** Trecho selecionado **
───

É um pouco difícil dizer claramente o que cada projeto precisará remover ou atualizar além do recomendado, pois cada um tem suas particularidades, tamanho, etc. Mas, se fosse para resumir, diria o seguinte:

  • O Vite não utiliza o Babel, e se você não pretende usar o Jest, como foi o nosso caso, pode remover qualquer biblioteca ou configuração relacionada ao Babel.
  • Não é mais necessária uma biblioteca adicional para suporte ao Sass no Vite. Portanto, bibliotecas como sass-loader podem ser removidas, já que o Vite vem configurado para transpilar esses arquivos no build.
  • Caso seu projeto utilize o i18n, como o nosso, a versão compatível deve ser superior à 10, com pequenos ajustes no setup.

Instalar e configurar o Vitest

Comecei removendo o Jest, incluindo qualquer plugin relacionado a ele, e instalamos o Vitest. Após isso, bastou substituir os scripts.

Partilarmente nesse projeto, temos muitas configurações personalizadas no Jest que precisaram ser mantidas também no Vitest, como plugins, import aliases, dependências, arquivos de setup, mocks globais e pastas que queríamos excluir, como documentações.

O Vitest utiliza o ambiente happy-dom, que, segundo benchmarks, é muito mais rápido que o jsdom. No entanto, com ele, quase todos os nossos testes falharam. Para manter a compatibilidade, decidimos continuar utilizando o jsdom.

Fizemos um pequeno ajuste em um dos nossos arquivos globais de mock para evitar ter que substituir em milhares de testes:

import { vi, describe } from vitest

globalThis.vi = vi
globalThis.jest = vi
globalThis.context = describe

Com isso, mocks como jest.fn() continuaram funcionando normalmente.

Como nem tudo são flores, o Vitest não é o Jest e possui muitas diferenças. Foi necessário ajustar cerca de 400 arquivos, com aproximadamente 3.000 testes falhando após a migração. Grande parte desses problemas era causada por particularidades do Vitest, como funções que se comportam de maneira diferente, ex o spyOn, que precisou ser atualizado.

Essa é uma tarefa meio desesperadora, como fazer para atualizar todos os testes no tempo que tenho e garantir que novos testes não entrem errado e seja um problema no momento final da migração?

Em uma das reuniões da guilda, apresentei as dificuldades e demonstrei ao time como criar mocks e observar a execução e o retorno de funções de forma que não iria gerar um erro no Vitest. Uma das principais diferenças é que, no Vitest, os spy precisam ser declarados antes do render do componente, por exemplo. Tivemos outras diferenças, mas não foram significativamente grandes.

───

** Entradas fornecidas **
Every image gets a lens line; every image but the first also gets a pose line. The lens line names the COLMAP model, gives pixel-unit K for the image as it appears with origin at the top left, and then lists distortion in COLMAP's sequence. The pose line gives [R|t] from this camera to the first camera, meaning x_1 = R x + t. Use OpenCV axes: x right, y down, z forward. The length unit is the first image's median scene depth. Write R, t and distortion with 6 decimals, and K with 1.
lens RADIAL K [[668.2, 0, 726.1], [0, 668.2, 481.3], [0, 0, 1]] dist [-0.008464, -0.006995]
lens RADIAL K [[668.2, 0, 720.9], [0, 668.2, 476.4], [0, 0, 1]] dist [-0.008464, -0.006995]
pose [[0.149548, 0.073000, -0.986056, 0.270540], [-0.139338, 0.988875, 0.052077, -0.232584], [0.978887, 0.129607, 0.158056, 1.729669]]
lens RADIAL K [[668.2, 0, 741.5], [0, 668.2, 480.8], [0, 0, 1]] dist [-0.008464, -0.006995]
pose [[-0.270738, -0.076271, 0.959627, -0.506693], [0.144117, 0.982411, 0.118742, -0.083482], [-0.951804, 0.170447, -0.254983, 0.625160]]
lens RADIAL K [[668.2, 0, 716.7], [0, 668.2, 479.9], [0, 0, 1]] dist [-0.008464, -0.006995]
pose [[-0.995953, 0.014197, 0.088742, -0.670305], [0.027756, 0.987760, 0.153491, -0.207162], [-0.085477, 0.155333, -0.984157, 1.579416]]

───

** Instruções de trabalho **
A) Responda, com base no trecho sobre a migração para o Vitest:
(i) Qual versão do i18n é indicada como compatível?
(ii) Por que a equipe decidiu continuar utilizando o jsdom?
(iii) Quantos arquivos foi necessário ajustar após a migração?
B) Enumere as configurações personalizadas do Jest que, segundo o trecho sobre a migração para o Vitest, precisaram ser mantidas também no Vitest.
C) Prossiga com o trecho sobre a migração do Jest para o Vitest a partir do ponto em que ele termina.

** Respostas fornecidas **
A)
(i) Uma versão superior à 10, com pequenos ajustes no setup.
(ii) Com o happy-dom, quase todos os testes falharam; a equipe manteve o jsdom para preservar a compatibilidade.
(iii) Cerca de 400 arquivos.

B)
- plugins
- import aliases
- dependências
- arquivos de setup
- mocks globais
- pastas a excluir, como documentações

C)
Esse foi o passo mais demorado de toda a migração, como o tempo que dedicado não é muito durou em torno de um pouco mais de um mês.

Ajustes finais

Instalei também dois plugins adicionais no Vite para otimizar o bundle gerado durante o build e melhorar o desempenho geral da aplicação. São eles:

  1. vite-plugin-compression: Responsável por comprimir os arquivos do bundle
  2. vite-plugin-imagemin: Utilizado para comprimir imagens

Existem diversos outros, mas para aquele momento achei relevante já ter eles desde o dia zero da migração orque eles trouxeram uma diferença significativa no tamanho do bundle final

Virada de chave.

Agendei o dia do deploy e bloqueamos a branch principal. Em seguida, fizemos o merge da branch base da migração na branch de staging, e todos os times se uniram para testar a aplicação.

Todos os testes automatizados que temos Cypress, Vitest e Snapshot estavam ok e surpreendentemente, os únicos problemas identificados durante os testes manuais foram erros que já existiam, e aproveitando, corrigidos muitos deles. Foi bem legal e colaborativo, com a participação de muitos outros desenvolvedores.

Subimos a nova versão em produção e foi sem ocorrências relatadas.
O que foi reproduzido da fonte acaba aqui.